■ EXTRAIT SOURCE ■
::::::
Retour sur les écrits antijuifs de Luther

Le traité Des juifs et de leurs mensonges, de 1543, est d’une grande violence verbale. L’historien Thomas Kaufmann s’y confronte aussi lucidement que possible.

La haine des juifs, chez Luther, s’est exprimée avec une virulence rare. A la fin de sa vie, dans le traité intitulé Des juifs et de leurs mensonges (1543), il écrit par exemple : «Qu’on incendie leurs synagogues et qu’on recouvre de terre et ensevelisse ce qui refuse de brûler, afin que plus personne n’en voie la moindre trace pour toute l’éternité (...). Qu’on abatte et qu’on rase leurs maisons de la même façon, car ils y pratiquent exactement la même chose que dans leurs synagogues (...). Qu’on leur confisque tous les livres de prière et tous les exemplaires du Talmud (...). Qu’on interdise à leurs rabbins, sous peine de mort, de continuer à enseigner (...). Qu’on interdise aux juifs la libre circulation, car ils n’ont rien à faire sur le territoire (...). Qu’on leur confisque toute monnaie et tous bijoux en argent et en or (...).» Rien d’étonnant à ce qu’à Nuremberg, en 1946, Julius Streicher, compagnon de toujours d’Hitler, directeur du journal antisémite Der Stürmer, ait pu déclarer que Luther aurait dû être sur le banc des accusés. Ces faits sont connus, étudiés et discutés en Allemagne de longue date. Ils demeurent largement ignorés en France, où la traduction de ce texte n’est parue qu’en... 2015 (Honoré Champion).
::::::
■ CONSIGNE ■
Rédigez la suite de l'article sur les écrits antijuifs de Luther, à partir de sa dernière phrase. Le matériel qui suit ne joue aucun rôle ici.
::::::
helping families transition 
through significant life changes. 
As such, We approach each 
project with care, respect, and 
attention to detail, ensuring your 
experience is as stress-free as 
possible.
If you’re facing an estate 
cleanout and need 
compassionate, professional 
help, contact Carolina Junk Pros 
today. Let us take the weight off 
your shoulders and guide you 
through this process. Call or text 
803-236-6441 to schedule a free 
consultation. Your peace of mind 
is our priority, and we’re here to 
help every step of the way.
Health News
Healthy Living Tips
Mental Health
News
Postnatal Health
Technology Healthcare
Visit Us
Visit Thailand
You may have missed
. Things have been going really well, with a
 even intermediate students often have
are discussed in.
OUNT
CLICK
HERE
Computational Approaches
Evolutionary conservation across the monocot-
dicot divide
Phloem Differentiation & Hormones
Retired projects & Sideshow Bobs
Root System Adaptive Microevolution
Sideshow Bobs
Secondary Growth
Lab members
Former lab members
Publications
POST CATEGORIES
::::::
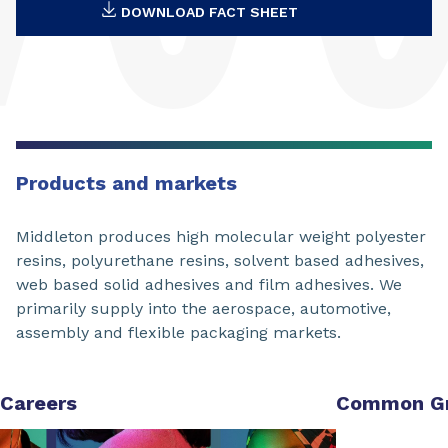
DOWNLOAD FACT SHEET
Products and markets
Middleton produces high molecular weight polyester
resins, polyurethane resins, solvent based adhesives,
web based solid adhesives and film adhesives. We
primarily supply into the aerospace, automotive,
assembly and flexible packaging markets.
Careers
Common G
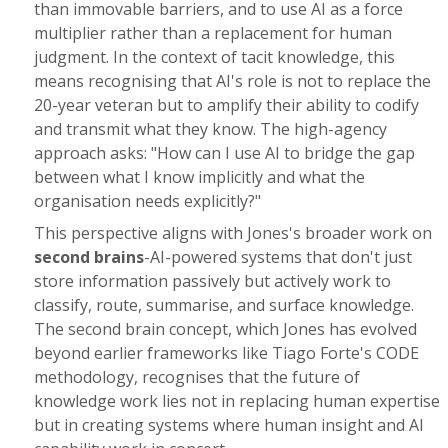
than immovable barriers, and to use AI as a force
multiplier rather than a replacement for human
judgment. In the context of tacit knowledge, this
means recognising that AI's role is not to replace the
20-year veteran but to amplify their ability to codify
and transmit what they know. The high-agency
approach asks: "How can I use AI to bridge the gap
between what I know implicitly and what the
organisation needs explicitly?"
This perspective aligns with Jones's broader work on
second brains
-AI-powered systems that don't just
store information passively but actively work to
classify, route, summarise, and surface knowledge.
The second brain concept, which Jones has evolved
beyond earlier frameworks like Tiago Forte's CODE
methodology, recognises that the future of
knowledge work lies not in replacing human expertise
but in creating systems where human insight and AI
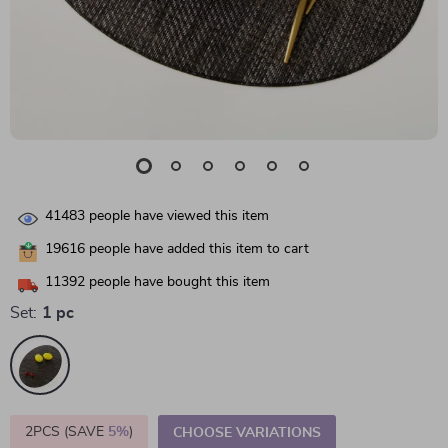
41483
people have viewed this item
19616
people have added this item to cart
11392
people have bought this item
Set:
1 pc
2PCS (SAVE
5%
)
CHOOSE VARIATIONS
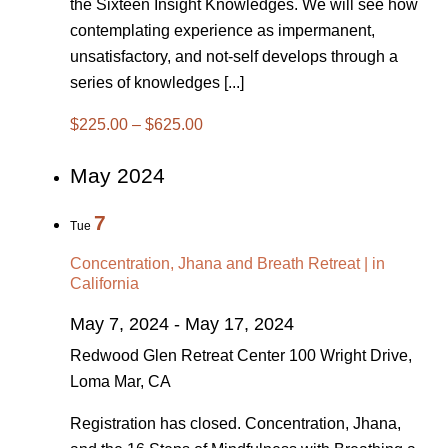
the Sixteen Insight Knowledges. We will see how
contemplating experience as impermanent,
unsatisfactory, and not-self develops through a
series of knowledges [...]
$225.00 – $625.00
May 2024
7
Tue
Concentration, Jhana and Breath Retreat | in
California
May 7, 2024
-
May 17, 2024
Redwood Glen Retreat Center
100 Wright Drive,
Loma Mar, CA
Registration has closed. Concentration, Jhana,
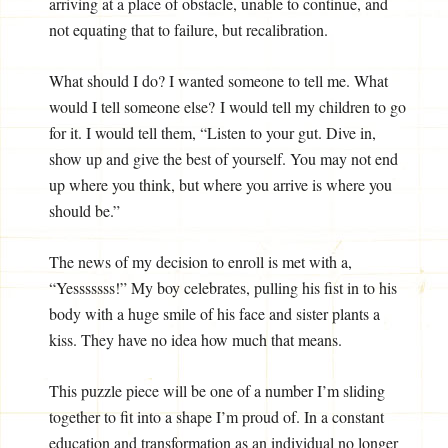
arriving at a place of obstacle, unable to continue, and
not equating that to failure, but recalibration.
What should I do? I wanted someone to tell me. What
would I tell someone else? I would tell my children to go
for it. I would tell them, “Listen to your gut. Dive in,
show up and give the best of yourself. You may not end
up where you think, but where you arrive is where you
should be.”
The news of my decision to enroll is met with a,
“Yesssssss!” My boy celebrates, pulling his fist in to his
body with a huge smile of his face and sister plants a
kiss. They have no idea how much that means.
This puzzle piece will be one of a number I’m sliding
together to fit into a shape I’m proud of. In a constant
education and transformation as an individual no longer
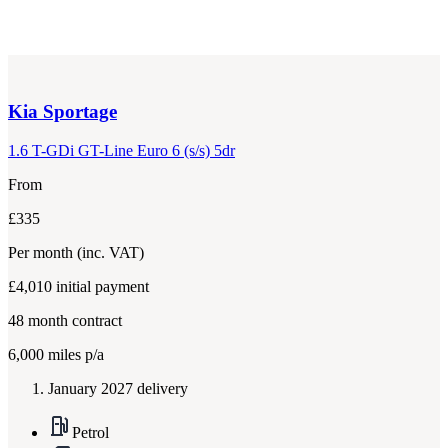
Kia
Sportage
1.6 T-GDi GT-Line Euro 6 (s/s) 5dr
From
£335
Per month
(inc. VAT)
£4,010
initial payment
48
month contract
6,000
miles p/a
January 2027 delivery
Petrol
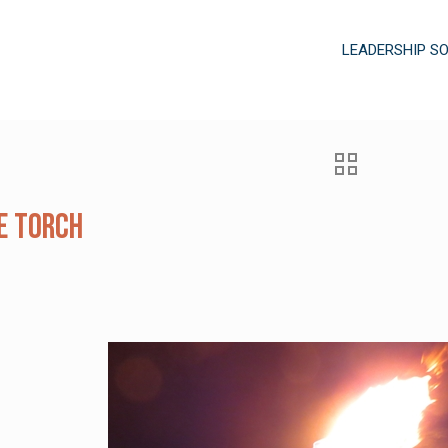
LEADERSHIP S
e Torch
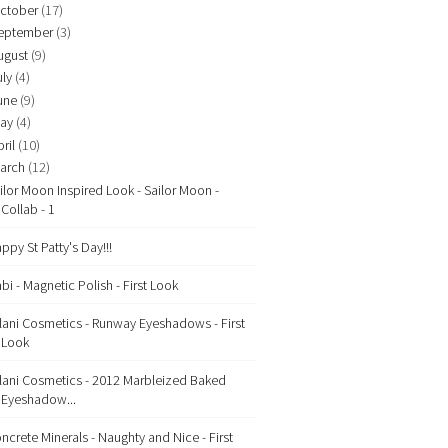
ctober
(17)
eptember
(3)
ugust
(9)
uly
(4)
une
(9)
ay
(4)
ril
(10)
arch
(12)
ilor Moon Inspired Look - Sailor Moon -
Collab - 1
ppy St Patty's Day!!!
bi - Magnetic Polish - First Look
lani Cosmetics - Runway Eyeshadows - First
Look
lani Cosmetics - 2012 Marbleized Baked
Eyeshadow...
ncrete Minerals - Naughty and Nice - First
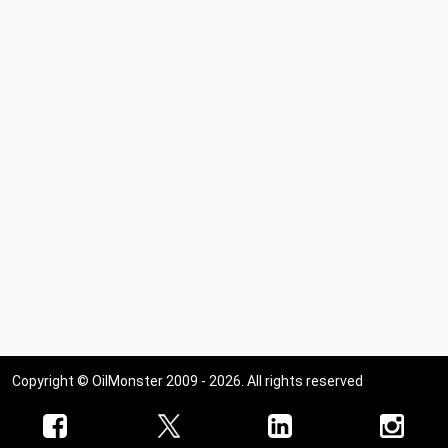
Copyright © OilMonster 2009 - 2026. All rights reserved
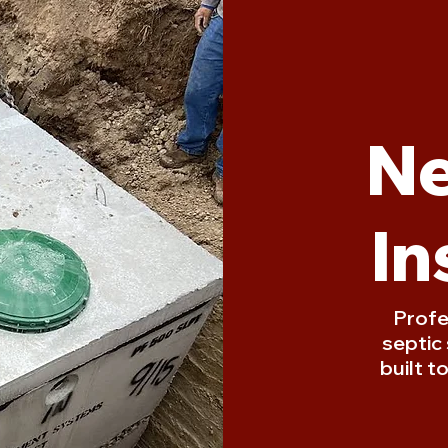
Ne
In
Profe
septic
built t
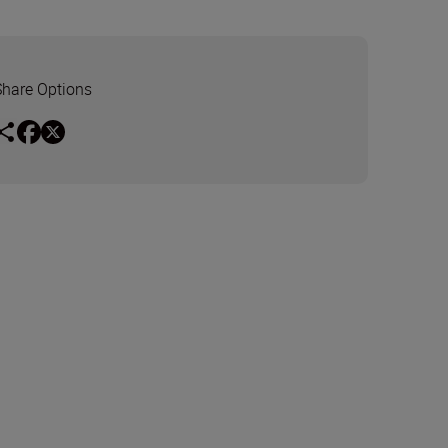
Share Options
::::::
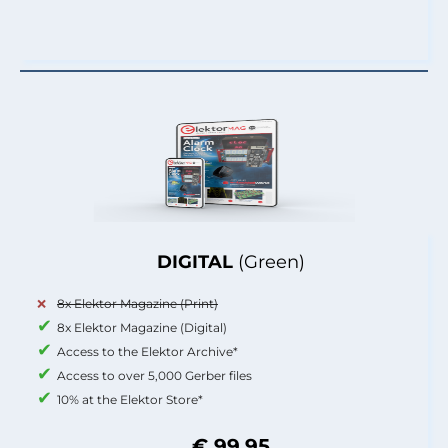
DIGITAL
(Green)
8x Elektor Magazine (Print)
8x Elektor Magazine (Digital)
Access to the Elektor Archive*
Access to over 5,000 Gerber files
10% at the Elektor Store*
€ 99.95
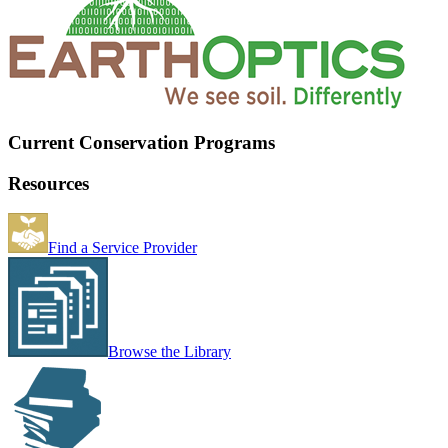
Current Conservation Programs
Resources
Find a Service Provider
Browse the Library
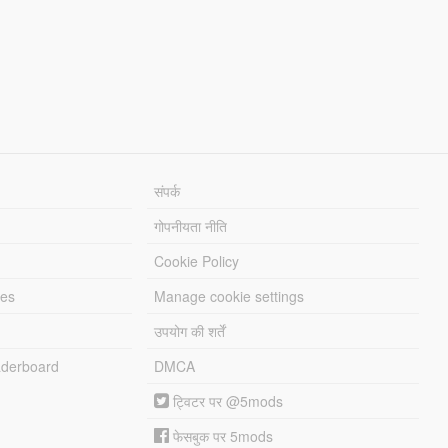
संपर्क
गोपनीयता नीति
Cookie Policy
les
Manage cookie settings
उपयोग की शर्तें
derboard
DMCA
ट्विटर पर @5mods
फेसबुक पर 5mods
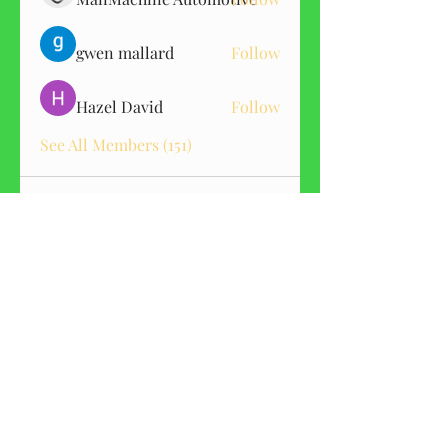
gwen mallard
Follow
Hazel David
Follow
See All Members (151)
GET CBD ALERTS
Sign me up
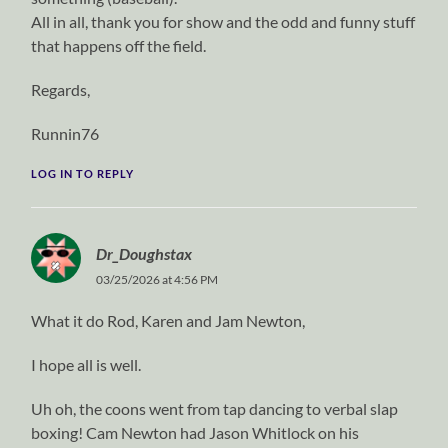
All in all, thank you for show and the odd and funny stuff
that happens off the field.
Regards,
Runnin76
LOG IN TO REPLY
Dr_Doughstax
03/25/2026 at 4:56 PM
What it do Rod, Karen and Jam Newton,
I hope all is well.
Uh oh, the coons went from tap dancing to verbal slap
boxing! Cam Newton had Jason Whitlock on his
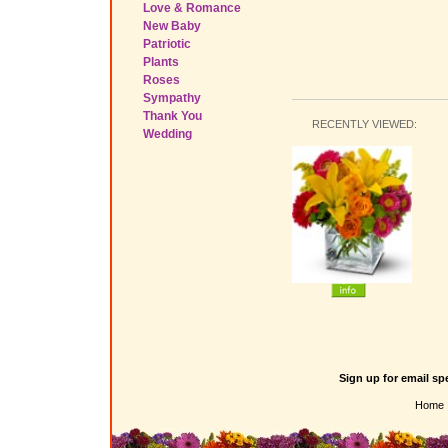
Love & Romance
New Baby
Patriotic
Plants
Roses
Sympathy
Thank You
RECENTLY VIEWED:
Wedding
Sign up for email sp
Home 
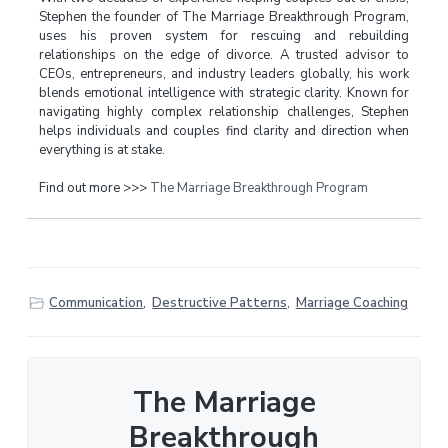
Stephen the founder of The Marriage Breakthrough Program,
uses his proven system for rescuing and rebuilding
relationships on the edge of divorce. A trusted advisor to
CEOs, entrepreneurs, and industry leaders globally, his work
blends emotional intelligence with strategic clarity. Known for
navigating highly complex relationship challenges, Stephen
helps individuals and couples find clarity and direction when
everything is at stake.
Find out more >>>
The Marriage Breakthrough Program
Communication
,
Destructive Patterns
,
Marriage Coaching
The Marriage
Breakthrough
::::::
■ RÉPONSE ATTENDUE ■
Emergence progressive

C’est pourquoi il faut lire l’intéressant travail de Thomas Kaufmann, Les Juifs de Luther, paru à Stuttgart en 2014. Professeur d’histoire de l’Eglise à l’Université de Göttingen, spécialiste de la Réforme, ce chercheur se confronte aussi lucidement que possible aux différents aspects de cet antisémitisme. Avec pour mot d’ordre qu’« il n’est pas admissible d’avoir une relation naïve à Luther », son enquête s’emploie à historiciser la haine des juifs de Luther, sans pour autant amoindrir sa portée. Il en rappelle l’émergence progressive, certains textes de Luther, comme Que Jésus-Christ est né juif (1523) étant plus proches d’appels à la tolérance que de la fureur finale. Il relie également cette violence aux terreurs personnelles de l’homme ainsi qu’à l’horizon mental du XVIe siècle, sans oublier que son intensité va «au-delà de l’antijudaïsme chrétien traditionnel» et «présuppose l’antisémitisme moderne», mais sans la confondre pour autant avec les politiques raciales d’extermination qui s’emploieront, au XXe siècle, à vouloir y trouver caution.